FWIW, I read a report several years ago about soundproofing and it said that carpet and carpet padding has a higher acoustic insulating value than styrofoam.  Styrofoam on the other hand has a higher thermal insulation value than carpet.

Very similar to Hank's solution, I built a frame from 2x4 lumber with a solid OSB top, then used a staplegun to hang interior and exterior walls of carpet.  The top is also covered with carpet and became a table on which I put a 6ft Gorilla rack.  The carpet stops 4 inches shy of the floor and has ventflaps cut near the top on the interior and exterior walls.  A small muffin fan is currently strapped to the compressor fins but originally was mounted, blowing outward, near the top ventflaps.  The theory being that hanging carpet absorb more sound than carpet glued to a hard surface.  The door is the end where I only stapled the carpet along the top so that I can just swing it up to get to the compressor

It works for us in our retail space, though it is still less than perfect to attempt a telephone conversation beside the box while the compressor is running.


----------



## Proud_Poppa_of_2 (Feb 17, 2008)

Thanks for chiming in, Rick.  What you say about styrofoam versus carpet makes sense to me due to the density of the styrofoam.  I also agree with hanging the carpet as opposed to affixing it to the panels if there is room to do so, although I'm not sure I will have that much space.

I'm rethinking my air intake/outflow design based on convection principles.  My thought is that the chamber willl have a raised floor of about 6" or so, with vents on three sides.  (The fourth side is the brick foundation wall of the garage.)  Within this area will be baffles.  The floor panel of the chamber will have sufficient air holes to draw air from the area below. Airflow will be fan-assisted and thermostatically actuated.  The top of the chamber will have a chimney exhaust that leads to an exterior window.


----------



## bjnash (Feb 18, 2008)

> _Originally posted by Proud_Poppa_of_2_
> 
> I have a Porter-Cable six gallon pancake air compressor that makes a racket when doing its job.  My question is whether anyone has managed to construct a viable chamber of any sort to dampen the noise substantially while permitting sufficient airflow to the compressor. If so, would you mind sharing your design?

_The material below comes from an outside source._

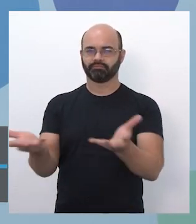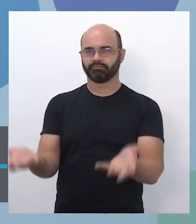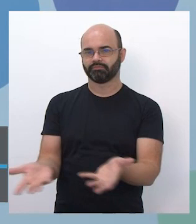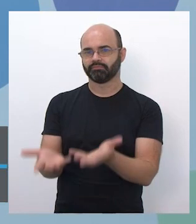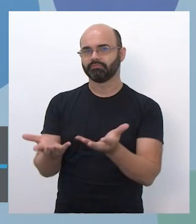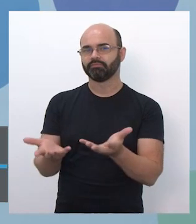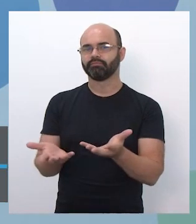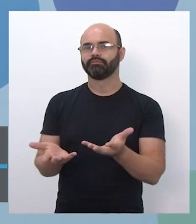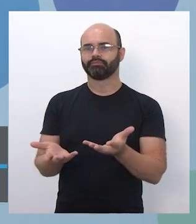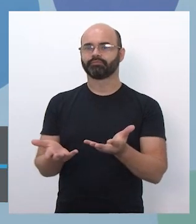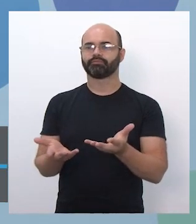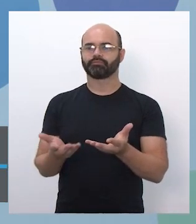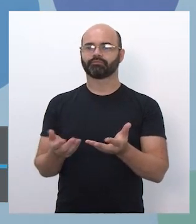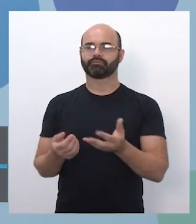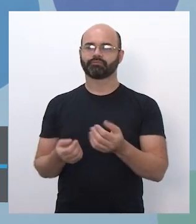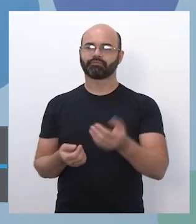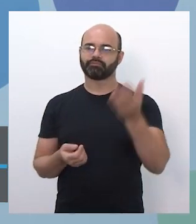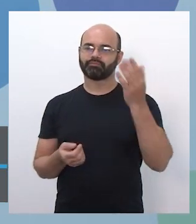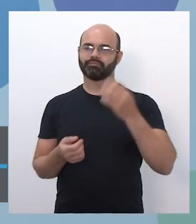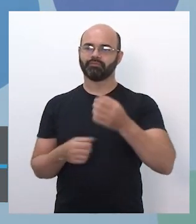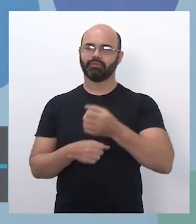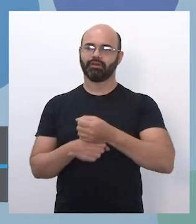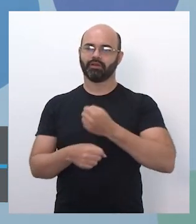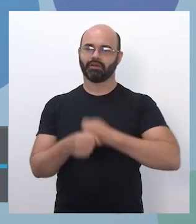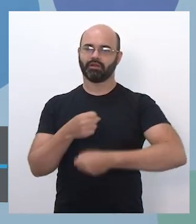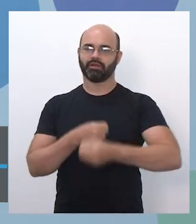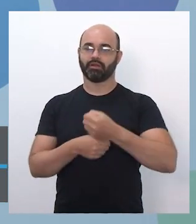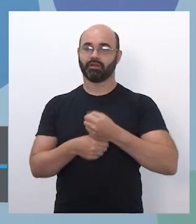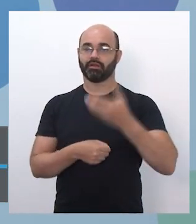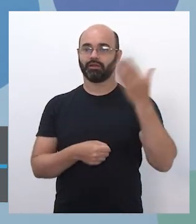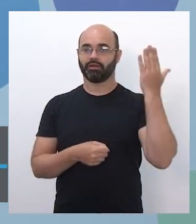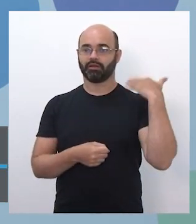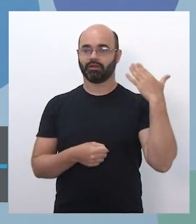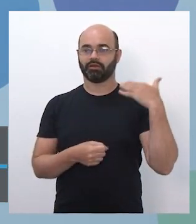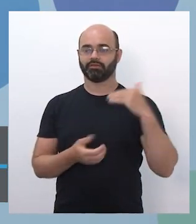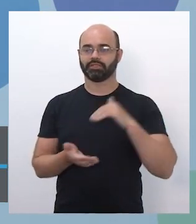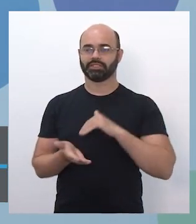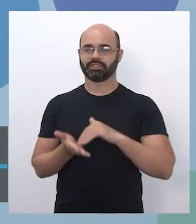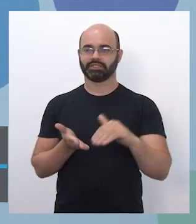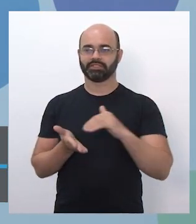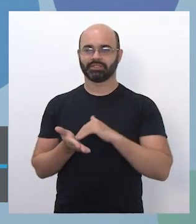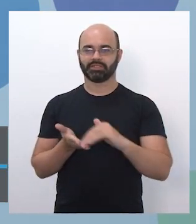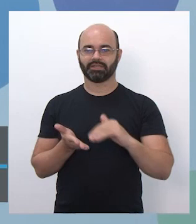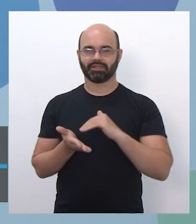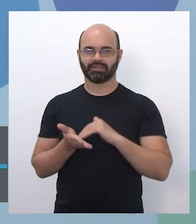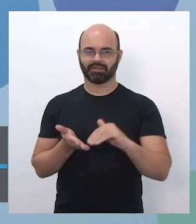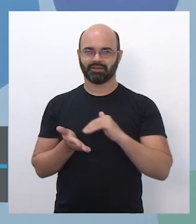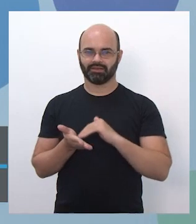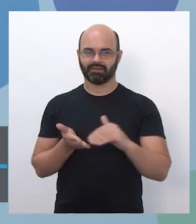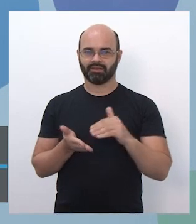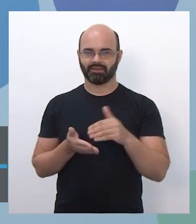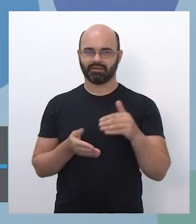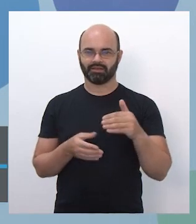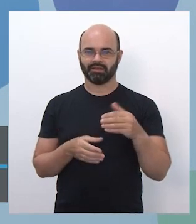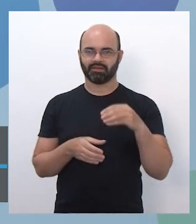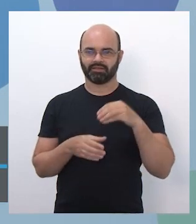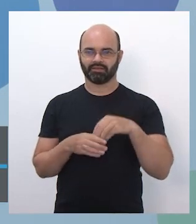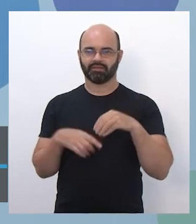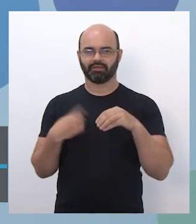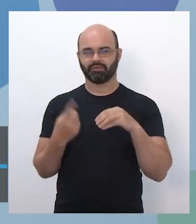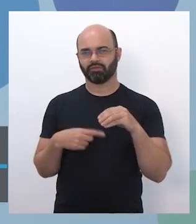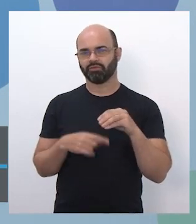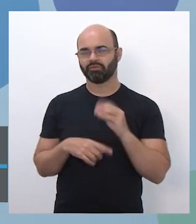Nós fizemos alguns diagnósticos no ano passado dentro da secretaria para tentar entender um pouco quais são as principais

Simple sliding boxes (but effective) lined with soundproofing material is shown at
http://soundproofing.org/infopages/generator.htm


----------



## Proud_Poppa_of_2 (Feb 18, 2008)

> _Originally posted by bjnash_
> 
> Simple sliding boxes (but effective) lined with soundproofing material is shown at
> http://soundproofing.org/infopages/generator.htm



Thanks for the link, BJ.  I learned something from it, too.


----------



## walking_tall (Feb 19, 2008)

The article on making a noise containment box for your shop vac is in Fine Woodworking's Annual Tools & Shops Pg. 84. It might give you some further ideas


----------



## Randy_ (Feb 19, 2008)

I figured out that a lot of the noise from my little 5 gallon compressor was coming from the exhaust port.  The stock muffler was nothing more than a thin piece of foam rubber.  I cobbled up a muffler out of an old bathroom towel and a 2 litter Coke bottle.  Cut the noise level in half.  The compressor is by no means quiet; but the noise level inside a closed garage is now tolerable.  I feel pretty confident that a box enclosing the compressor and insulated with 1" styrofoam would prove to be a very acceptable solution.


----------